Step 4: Network Access & URLs

To access your tools from other computers on your local network (Wi-Fi/Ethernet), use the following URLs:

ServiceLocal Access (Same PC)Network Access (Other PC)
OpenWebUIhttp://localhost:3000http://192.168.4.88:3000
n8nhttp://localhost:5678http://192.168.4.88:5678
Ollama APIhttp://localhost:11434http://192.168.4.88:11434

Step 5: Enabling Web Search

Give Gemma 4 “eyes” on the internet by configuring Web Search in OpenWebUI:

  1. Open http://localhost:3000.
  2. Go to Settings > Web Search.
  3. Toggle Web Search to On.
  4. Set the Search Engine to searxng or google_pse (if using an API key).

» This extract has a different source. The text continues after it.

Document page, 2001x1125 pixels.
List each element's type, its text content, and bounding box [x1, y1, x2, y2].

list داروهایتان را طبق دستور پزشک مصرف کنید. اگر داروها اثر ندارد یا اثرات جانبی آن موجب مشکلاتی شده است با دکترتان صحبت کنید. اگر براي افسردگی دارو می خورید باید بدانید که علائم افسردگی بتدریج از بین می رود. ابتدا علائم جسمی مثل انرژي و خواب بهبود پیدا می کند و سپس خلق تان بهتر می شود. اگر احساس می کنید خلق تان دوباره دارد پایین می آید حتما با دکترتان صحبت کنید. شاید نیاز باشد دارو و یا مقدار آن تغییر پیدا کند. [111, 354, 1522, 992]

If you want a zero-config option, use the Tavily or DuckDuckGo providers within the settings list.

Step 6: Recommended Next LLMs

Your 64GB RAM allows for a “Model Zoo.” Here are the next three you should pull:

  1. The Logic King: Qwen 3.5 (32B or 35B MoE) – Alibaba’s Qwen 3.5 is currently the gold standard for n8n automation. It follows instructions perfectly and rarely “breaks” its JSON formatting.
    • Command: ollama run qwen3.5:32b
    • Why: Use this as your default model inside n8n for reliable tool-calling.
  2. Llama 4 Scout (30B): Best-in-class general reasoning.
    • ollama pull llama4:scout
  3. DeepSeek V3.2 (Reasoning): Essential for coding and mathematical logic.
    • ollama pull deepseek-v3.2:reasoning
  4. Mistral-Large-2026 (123B-Quantized): With 64GB, you can run a 4-bit quantized version of this giant for near-GPT-4o performance.
    • ollama pull mistral-large:q4_k_m

Conclusion

By self-hosting this stack, you’ve created a private, high-speed AI laboratory. Your Ryzen AI processor will handle the heavy lifting, while n8n and OpenWebUI provide the brains and the beauty. Welcome to the future of local computing.